:: Directions for this task ::
Could you repeat every record exactly as it appears?

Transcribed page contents

_ _ _ _

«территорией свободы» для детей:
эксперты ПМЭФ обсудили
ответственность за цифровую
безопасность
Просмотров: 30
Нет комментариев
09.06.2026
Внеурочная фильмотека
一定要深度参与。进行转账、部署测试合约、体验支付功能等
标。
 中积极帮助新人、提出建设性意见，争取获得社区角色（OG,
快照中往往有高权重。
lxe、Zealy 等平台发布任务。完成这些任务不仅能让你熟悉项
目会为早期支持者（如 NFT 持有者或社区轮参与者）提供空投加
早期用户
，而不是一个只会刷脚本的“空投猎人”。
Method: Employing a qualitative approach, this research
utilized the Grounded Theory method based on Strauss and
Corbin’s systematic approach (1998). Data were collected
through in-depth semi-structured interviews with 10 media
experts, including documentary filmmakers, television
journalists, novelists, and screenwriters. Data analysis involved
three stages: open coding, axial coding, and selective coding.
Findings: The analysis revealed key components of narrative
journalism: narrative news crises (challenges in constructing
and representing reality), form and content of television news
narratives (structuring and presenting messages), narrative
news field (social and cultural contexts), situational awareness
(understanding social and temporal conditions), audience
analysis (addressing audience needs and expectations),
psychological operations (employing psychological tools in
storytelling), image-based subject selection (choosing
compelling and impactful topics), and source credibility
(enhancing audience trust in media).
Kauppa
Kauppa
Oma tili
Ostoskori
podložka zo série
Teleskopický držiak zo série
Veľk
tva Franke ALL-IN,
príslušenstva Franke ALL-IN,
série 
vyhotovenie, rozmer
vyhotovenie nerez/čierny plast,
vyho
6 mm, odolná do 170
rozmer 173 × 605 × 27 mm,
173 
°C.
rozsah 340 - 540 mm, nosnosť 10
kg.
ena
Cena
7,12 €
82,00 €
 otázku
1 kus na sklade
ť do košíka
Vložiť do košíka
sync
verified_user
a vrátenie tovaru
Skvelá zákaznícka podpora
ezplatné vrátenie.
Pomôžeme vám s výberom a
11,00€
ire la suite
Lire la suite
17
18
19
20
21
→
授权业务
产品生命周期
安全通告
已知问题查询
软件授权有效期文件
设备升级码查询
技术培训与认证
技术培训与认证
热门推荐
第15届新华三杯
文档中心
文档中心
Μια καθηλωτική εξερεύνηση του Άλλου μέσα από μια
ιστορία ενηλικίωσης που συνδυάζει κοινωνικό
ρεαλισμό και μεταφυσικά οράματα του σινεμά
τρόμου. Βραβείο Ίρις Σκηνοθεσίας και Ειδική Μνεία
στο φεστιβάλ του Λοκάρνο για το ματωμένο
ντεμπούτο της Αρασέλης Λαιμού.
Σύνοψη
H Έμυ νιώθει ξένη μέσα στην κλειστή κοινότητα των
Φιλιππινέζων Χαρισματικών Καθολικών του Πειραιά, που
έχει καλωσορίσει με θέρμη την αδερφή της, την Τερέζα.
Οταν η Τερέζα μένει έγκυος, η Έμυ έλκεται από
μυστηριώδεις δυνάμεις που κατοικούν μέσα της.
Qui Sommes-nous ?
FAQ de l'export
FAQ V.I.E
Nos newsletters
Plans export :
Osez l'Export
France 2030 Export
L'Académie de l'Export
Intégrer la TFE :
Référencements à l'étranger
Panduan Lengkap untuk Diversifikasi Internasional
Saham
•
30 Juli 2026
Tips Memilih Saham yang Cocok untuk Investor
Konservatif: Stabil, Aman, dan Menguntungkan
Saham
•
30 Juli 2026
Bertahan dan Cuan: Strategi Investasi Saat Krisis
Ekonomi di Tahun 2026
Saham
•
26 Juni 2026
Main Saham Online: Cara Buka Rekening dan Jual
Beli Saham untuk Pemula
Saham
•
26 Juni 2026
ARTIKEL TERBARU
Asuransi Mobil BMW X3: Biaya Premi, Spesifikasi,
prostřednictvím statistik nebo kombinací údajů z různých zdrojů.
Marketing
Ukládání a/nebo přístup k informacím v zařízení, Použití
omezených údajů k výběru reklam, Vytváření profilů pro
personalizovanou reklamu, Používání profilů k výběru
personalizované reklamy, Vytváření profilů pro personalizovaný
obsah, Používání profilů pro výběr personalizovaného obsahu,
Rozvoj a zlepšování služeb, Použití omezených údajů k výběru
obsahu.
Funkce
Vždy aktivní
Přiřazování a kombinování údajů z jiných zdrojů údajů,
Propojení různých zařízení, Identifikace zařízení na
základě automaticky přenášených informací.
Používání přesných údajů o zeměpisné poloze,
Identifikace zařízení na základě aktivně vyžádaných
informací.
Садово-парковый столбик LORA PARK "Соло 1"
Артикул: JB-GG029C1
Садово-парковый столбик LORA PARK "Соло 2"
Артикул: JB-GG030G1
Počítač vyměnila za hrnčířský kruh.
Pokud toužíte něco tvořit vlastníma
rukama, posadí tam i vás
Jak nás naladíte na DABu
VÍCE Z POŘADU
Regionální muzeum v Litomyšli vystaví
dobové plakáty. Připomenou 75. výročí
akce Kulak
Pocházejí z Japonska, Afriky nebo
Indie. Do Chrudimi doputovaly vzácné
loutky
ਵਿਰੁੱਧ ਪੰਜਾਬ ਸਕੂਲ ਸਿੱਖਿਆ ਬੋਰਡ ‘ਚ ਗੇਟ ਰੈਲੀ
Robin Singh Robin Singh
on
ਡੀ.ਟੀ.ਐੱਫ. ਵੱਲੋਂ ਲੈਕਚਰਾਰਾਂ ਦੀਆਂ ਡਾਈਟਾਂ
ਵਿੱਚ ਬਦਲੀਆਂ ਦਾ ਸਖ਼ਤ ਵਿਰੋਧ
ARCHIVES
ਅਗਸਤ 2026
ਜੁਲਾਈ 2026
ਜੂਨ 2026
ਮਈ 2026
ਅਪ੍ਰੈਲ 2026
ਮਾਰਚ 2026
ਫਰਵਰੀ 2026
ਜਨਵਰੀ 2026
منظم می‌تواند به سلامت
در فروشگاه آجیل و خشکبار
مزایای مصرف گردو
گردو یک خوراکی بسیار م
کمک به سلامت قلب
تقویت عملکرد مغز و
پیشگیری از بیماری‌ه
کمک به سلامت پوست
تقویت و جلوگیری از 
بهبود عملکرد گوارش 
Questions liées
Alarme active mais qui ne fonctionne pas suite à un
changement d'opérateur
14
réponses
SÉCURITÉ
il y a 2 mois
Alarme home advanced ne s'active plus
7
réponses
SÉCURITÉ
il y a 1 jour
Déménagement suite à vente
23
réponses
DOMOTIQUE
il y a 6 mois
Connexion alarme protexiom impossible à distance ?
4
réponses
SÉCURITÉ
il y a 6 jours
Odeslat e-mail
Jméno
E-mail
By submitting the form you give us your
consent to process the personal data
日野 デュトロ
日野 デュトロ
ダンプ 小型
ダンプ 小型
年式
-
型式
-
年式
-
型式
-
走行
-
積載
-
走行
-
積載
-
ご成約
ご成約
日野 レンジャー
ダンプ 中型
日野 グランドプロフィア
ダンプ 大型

_ _ _ _

:: Task output ::
«территорией свободы» для детей:
эксперты ПМЭФ обсудили
ответственность за цифровую
безопасность
Просмотров: 30
Нет комментариев
09.06.2026
Внеурочная фильмотека
一定要深度参与。进行转账、部署测试合约、体验支付功能等
标。
 中积极帮助新人、提出建设性意见，争取获得社区角色（OG,
快照中往往有高权重。
lxe、Zealy 等平台发布任务。完成这些任务不仅能让你熟悉项
目会为早期支持者（如 NFT 持有者或社区轮参与者）提供空投加
早期用户
，而不是一个只会刷脚本的“空投猎人”。
Method: Employing a qualitative approach, this research
utilized the Grounded Theory method based on Strauss and
Corbin’s systematic approach (1998). Data were collected
through in-depth semi-structured interviews with 10 media
experts, including documentary filmmakers, television
journalists, novelists, and screenwriters. Data analysis involved
three stages: open coding, axial coding, and selective coding.
Findings: The analysis revealed key components of narrative
journalism: narrative news crises (challenges in constructing
and representing reality), form and content of television news
narratives (structuring and presenting messages), narrative
news field (social and cultural contexts), situational awareness
(understanding social and temporal conditions), audience
analysis (addressing audience needs and expectations),
psychological operations (employing psychological tools in
storytelling), image-based subject selection (choosing
compelling and impactful topics), and source credibility
(enhancing audience trust in media).
Kauppa
Kauppa
Oma tili
Ostoskori
podložka zo série
Teleskopický držiak zo série
Veľk
tva Franke ALL-IN,
príslušenstva Franke ALL-IN,
série 
vyhotovenie, rozmer
vyhotovenie nerez/čierny plast,
vyho
6 mm, odolná do 170
rozmer 173 × 605 × 27 mm,
173 
°C.
rozsah 340 - 540 mm, nosnosť 10
kg.
ena
Cena
7,12 €
82,00 €
 otázku
1 kus na sklade
ť do košíka
Vložiť do košíka
sync
verified_user
a vrátenie tovaru
Skvelá zákaznícka podpora
ezplatné vrátenie.
Pomôžeme vám s výberom a
11,00€
ire la suite
Lire la suite
17
18
19
20
21
→
授权业务
产品生命周期
安全通告
已知问题查询
软件授权有效期文件
设备升级码查询
技术培训与认证
技术培训与认证
热门推荐
第15届新华三杯
文档中心
文档中心
Μια καθηλωτική εξερεύνηση του Άλλου μέσα από μια
ιστορία ενηλικίωσης που συνδυάζει κοινωνικό
ρεαλισμό και μεταφυσικά οράματα του σινεμά
τρόμου. Βραβείο Ίρις Σκηνοθεσίας και Ειδική Μνεία
στο φεστιβάλ του Λοκάρνο για το ματωμένο
ντεμπούτο της Αρασέλης Λαιμού.
Σύνοψη
H Έμυ νιώθει ξένη μέσα στην κλειστή κοινότητα των
Φιλιππινέζων Χαρισματικών Καθολικών του Πειραιά, που
έχει καλωσορίσει με θέρμη την αδερφή της, την Τερέζα.
Οταν η Τερέζα μένει έγκυος, η Έμυ έλκεται από
μυστηριώδεις δυνάμεις που κατοικούν μέσα της.
Qui Sommes-nous ?
FAQ de l'export
FAQ V.I.E
Nos newsletters
Plans export :
Osez l'Export
France 2030 Export
L'Académie de l'Export
Intégrer la TFE :
Référencements à l'étranger
Panduan Lengkap untuk Diversifikasi Internasional
Saham
•
30 Juli 2026
Tips Memilih Saham yang Cocok untuk Investor
Konservatif: Stabil, Aman, dan Menguntungkan
Saham
•
30 Juli 2026
Bertahan dan Cuan: Strategi Investasi Saat Krisis
Ekonomi di Tahun 2026
Saham
•
26 Juni 2026
Main Saham Online: Cara Buka Rekening dan Jual
Beli Saham untuk Pemula
Saham
•
26 Juni 2026
ARTIKEL TERBARU
Asuransi Mobil BMW X3: Biaya Premi, Spesifikasi,
prostřednictvím statistik nebo kombinací údajů z různých zdrojů.
Marketing
Ukládání a/nebo přístup k informacím v zařízení, Použití
omezených údajů k výběru reklam, Vytváření profilů pro
personalizovanou reklamu, Používání profilů k výběru
personalizované reklamy, Vytváření profilů pro personalizovaný
obsah, Používání profilů pro výběr personalizovaného obsahu,
Rozvoj a zlepšování služeb, Použití omezených údajů k výběru
obsahu.
Funkce
Vždy aktivní
Přiřazování a kombinování údajů z jiných zdrojů údajů,
Propojení různých zařízení, Identifikace zařízení na
základě automaticky přenášených informací.
Používání přesných údajů o zeměpisné poloze,
Identifikace zařízení na základě aktivně vyžádaných
informací.
Садово-парковый столбик LORA PARK "Соло 1"
Артикул: JB-GG029C1
Садово-парковый столбик LORA PARK "Соло 2"
Артикул: JB-GG030G1
Počítač vyměnila za hrnčířský kruh.
Pokud toužíte něco tvořit vlastníma
rukama, posadí tam i vás
Jak nás naladíte na DABu
VÍCE Z POŘADU
Regionální muzeum v Litomyšli vystaví
dobové plakáty. Připomenou 75. výročí
akce Kulak
Pocházejí z Japonska, Afriky nebo
Indie. Do Chrudimi doputovaly vzácné
loutky
ਵਿਰੁੱਧ ਪੰਜਾਬ ਸਕੂਲ ਸਿੱਖਿਆ ਬੋਰਡ ‘ਚ ਗੇਟ ਰੈਲੀ
Robin Singh Robin Singh
on
ਡੀ.ਟੀ.ਐੱਫ. ਵੱਲੋਂ ਲੈਕਚਰਾਰਾਂ ਦੀਆਂ ਡਾਈਟਾਂ
ਵਿੱਚ ਬਦਲੀਆਂ ਦਾ ਸਖ਼ਤ ਵਿਰੋਧ
ARCHIVES
ਅਗਸਤ 2026
ਜੁਲਾਈ 2026
ਜੂਨ 2026
ਮਈ 2026
ਅਪ੍ਰੈਲ 2026
ਮਾਰਚ 2026
ਫਰਵਰੀ 2026
ਜਨਵਰੀ 2026
منظم می‌تواند به سلامت
در فروشگاه آجیل و خشکبار
مزایای مصرف گردو
گردو یک خوراکی بسیار م
کمک به سلامت قلب
تقویت عملکرد مغز و
پیشگیری از بیماری‌ه
کمک به سلامت پوست
تقویت و جلوگیری از 
بهبود عملکرد گوارش 
Questions liées
Alarme active mais qui ne fonctionne pas suite à un
changement d'opérateur
14
réponses
SÉCURITÉ
il y a 2 mois
Alarme home advanced ne s'active plus
7
réponses
SÉCURITÉ
il y a 1 jour
Déménagement suite à vente
23
réponses
DOMOTIQUE
il y a 6 mois
Connexion alarme protexiom impossible à distance ?
4
réponses
SÉCURITÉ
il y a 6 jours
Odeslat e-mail
Jméno
E-mail
By submitting the form you give us your
consent to process the personal data
日野 デュトロ
日野 デュトロ
ダンプ 小型
ダンプ 小型
年式
-
型式
-
年式
-
型式
-
走行
-
積載
-
走行
-
積載
-
ご成約
ご成約
日野 レンジャー
ダンプ 中型
日野 グランドプロフィア
ダンプ 大型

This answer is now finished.